Musk reportedly asked Zuckerberg to join bid for OpenAI IP, newly unsealed court files show
Text message reveals an audacious acquisition play
It has been reported that Elon Musk privately floated a plan last year to recruit Meta CEO Mark Zuckerberg to join a consortium bidding for OpenAI’s intellectual property, according to newly unsealed court documents cited by Business Insider and reposted by Chinese outlets. The exchange, dated February 3–4, 2025 (Pacific / Beijing time), shows Musk asking whether Zuckerberg “would be willing to bid” alongside him and others to acquire OpenAI’s IP — a move aimed at controlling the nonprofit entity and blocking its conversion to a more commercial model.
Billion‑dollar bid and denials
Reportedly, the consortium led by Musk’s xAI submitted an offer on February 10, 2025, valuing the target at $94.7 billion. OpenAI’s court filings list Zuckerberg as a potential contact for financing conversations, but a company spokesperson has stated that “Zuckerberg and Meta did not sign that consent.” The filings also include text-message exchanges about unrelated efforts to manage leaks and threats tied to the DOGE office — small details in a drama with very large dollar figures.
OpenAI CEO Sam Altman pushed back publicly and wryly, reportedly responding to the bid idea with: “No thank you. If you want, we can buy Twitter for $9.74 billion.” Whether the overture was a serious takeover attempt or a strategic leverage move, the episode underscores deep governance tensions inside one of the world’s most consequential AI organizations.

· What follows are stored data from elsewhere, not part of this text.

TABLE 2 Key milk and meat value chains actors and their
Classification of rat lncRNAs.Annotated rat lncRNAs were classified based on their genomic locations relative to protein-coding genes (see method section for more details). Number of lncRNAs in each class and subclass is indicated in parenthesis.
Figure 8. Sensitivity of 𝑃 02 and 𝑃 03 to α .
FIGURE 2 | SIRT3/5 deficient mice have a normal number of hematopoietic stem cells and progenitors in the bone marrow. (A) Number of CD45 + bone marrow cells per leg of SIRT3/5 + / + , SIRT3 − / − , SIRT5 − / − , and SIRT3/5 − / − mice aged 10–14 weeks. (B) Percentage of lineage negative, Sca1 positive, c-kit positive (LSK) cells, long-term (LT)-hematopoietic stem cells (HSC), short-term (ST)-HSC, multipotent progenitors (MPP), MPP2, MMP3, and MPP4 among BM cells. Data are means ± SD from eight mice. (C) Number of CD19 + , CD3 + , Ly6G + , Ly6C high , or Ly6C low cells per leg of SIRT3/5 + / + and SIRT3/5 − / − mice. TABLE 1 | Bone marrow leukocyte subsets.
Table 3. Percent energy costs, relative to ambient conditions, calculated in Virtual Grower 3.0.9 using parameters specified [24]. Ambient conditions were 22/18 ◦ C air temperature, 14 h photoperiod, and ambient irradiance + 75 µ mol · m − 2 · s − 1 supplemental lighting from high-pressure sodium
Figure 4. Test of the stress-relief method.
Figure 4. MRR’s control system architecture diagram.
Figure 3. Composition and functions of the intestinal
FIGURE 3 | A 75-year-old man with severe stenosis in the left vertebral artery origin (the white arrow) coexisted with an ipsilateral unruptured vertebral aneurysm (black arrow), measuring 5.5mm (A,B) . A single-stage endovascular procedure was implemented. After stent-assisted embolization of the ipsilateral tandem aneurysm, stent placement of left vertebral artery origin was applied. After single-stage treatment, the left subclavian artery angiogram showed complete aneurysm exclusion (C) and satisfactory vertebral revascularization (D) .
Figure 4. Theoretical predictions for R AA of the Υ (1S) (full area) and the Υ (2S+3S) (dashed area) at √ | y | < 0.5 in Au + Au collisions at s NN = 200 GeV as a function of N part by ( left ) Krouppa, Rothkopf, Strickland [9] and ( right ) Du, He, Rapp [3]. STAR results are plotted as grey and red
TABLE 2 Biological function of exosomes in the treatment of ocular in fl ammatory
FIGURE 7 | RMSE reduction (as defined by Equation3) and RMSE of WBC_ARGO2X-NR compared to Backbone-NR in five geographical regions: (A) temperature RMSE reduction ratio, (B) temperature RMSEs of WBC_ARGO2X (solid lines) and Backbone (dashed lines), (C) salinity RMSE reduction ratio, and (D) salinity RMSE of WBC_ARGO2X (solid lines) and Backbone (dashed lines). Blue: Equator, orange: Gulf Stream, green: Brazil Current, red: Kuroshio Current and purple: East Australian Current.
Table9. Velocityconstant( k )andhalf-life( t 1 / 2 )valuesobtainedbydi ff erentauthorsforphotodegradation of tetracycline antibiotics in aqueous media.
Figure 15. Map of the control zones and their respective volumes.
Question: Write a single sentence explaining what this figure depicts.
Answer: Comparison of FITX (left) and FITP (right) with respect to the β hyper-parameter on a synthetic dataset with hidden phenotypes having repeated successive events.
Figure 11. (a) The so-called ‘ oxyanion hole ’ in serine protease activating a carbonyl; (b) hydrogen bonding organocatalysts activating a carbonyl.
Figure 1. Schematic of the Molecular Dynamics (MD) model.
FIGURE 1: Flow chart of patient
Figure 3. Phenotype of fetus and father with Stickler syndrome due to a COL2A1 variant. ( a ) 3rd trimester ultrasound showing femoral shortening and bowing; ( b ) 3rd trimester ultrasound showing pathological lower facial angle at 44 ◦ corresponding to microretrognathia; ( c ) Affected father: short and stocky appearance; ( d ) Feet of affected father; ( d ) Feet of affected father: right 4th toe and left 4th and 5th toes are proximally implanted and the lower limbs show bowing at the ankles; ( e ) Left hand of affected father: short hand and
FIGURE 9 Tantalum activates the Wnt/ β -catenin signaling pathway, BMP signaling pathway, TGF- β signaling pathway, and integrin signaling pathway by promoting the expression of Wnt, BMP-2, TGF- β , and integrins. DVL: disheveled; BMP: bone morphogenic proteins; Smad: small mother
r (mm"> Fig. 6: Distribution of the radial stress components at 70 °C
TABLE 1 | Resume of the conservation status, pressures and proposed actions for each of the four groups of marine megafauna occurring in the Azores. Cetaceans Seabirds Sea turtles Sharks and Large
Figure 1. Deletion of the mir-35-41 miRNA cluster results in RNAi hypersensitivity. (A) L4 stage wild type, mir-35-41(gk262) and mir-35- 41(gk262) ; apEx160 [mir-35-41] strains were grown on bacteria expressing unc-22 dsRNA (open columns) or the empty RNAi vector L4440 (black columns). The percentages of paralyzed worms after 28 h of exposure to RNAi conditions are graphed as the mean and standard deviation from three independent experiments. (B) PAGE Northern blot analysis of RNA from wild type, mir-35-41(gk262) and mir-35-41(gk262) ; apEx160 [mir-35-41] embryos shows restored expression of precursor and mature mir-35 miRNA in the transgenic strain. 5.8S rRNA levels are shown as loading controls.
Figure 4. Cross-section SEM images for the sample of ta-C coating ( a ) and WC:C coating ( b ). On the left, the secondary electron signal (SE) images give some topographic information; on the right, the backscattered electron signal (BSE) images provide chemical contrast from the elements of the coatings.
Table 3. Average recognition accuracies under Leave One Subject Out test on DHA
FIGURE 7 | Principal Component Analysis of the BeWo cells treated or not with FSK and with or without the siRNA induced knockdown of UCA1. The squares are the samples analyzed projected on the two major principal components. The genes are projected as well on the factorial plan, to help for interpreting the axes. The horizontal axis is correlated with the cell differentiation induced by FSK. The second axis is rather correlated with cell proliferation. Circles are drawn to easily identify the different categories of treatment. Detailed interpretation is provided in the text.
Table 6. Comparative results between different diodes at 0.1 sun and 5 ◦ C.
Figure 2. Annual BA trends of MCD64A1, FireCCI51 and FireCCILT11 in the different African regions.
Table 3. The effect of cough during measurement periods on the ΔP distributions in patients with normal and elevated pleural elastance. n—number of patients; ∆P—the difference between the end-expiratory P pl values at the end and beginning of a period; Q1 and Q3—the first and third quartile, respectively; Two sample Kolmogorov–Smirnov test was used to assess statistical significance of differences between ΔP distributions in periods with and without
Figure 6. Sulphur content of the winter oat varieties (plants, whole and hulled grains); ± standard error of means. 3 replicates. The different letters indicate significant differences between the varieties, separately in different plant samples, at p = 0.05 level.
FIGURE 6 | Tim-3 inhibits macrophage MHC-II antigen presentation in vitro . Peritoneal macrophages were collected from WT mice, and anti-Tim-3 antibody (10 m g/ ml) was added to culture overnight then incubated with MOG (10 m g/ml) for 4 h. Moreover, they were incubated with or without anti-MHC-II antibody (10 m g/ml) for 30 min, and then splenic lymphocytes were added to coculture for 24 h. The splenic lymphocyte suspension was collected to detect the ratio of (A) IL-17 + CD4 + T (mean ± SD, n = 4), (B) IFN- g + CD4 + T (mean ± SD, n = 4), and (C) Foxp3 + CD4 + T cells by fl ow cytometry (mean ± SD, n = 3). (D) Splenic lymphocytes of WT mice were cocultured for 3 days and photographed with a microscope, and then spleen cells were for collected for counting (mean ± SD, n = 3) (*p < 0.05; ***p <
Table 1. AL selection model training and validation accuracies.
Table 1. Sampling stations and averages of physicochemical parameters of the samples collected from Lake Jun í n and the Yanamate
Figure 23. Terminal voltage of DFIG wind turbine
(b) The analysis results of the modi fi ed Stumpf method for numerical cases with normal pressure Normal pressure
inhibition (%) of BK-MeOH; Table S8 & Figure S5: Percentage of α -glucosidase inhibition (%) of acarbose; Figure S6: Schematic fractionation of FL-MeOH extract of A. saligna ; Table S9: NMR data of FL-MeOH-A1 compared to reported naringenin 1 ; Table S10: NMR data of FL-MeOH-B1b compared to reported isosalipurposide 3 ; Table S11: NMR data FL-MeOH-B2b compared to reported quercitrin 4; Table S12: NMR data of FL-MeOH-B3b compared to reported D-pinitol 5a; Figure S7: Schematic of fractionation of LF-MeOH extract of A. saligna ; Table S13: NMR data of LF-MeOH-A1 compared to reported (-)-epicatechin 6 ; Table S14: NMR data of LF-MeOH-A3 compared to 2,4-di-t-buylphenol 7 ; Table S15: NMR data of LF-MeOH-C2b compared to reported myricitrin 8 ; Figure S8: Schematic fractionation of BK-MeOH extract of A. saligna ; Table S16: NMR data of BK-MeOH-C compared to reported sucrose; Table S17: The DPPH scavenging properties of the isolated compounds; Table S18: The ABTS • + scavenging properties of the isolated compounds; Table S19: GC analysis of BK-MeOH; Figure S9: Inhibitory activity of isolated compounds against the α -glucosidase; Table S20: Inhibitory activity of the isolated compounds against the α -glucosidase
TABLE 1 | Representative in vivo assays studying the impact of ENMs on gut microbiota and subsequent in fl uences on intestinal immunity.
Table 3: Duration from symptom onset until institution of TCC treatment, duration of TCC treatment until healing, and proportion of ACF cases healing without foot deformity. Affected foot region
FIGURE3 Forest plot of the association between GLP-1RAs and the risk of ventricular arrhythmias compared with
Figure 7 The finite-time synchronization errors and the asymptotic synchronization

Stakes for the AI race and geopolitics
Why does this matter? Control of OpenAI’s IP would reshape who sets technical priorities and commercial terms for advanced models that power search, chatbots and critical infrastructure. The kerfuffle highlights intense competition among U.S. tech titans for AI dominance and raises fresh questions for regulators and policymakers about concentration of power, transparency and the public interest — issues that are increasingly discussed in U.S.–China tech rivalry and export‑control conversations, even if this particular battle sits squarely in Silicon Valley.